Running sudo Over SSH

ssh host sudo <command> fails with sudo: a password is required and exits, even when the account has a valid password. No prompt appears.

sudo reads passwords directly from a terminal so the password never passes through a shell pipeline. A non-interactive SSH session (ssh host <command>) does not allocate a pseudo-terminal on the remote side, so sudo has nowhere to prompt and bails out.

Terminal window
ssh -t remotemac sudo chown -R remotemac /usr/local/Homebrew

-t allocates a pseudo-terminal on the remote side. sudo prompts, password is entered, command runs.

Terminal window
ssh remotemac
sudo chown -R remotemac /usr/local/Homebrew
exit

An interactive ssh session always has a TTY. Use this when more than one sudo command is needed, or when follow-up commands are likely.
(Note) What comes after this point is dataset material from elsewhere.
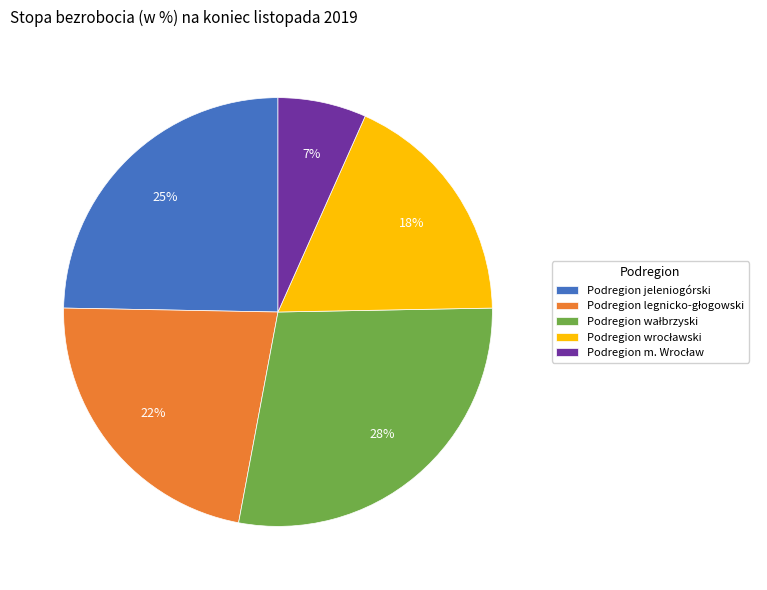

How many segments does this pie chart have?

5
  • -t makes the remote side think it has a terminal, which can switch tools to interactive/colored output and break piping. Use -tt to force, or drop -t when capturing output.
  • If sudo has a cached credential from a recent earlier sudo on the same host, no prompt appears — the command just runs.
  • NOPASSWD in /etc/sudoers bypasses this entirely. Check with ssh host 'sudo -n true 2>&1' — silent success means passwordless sudo is configured.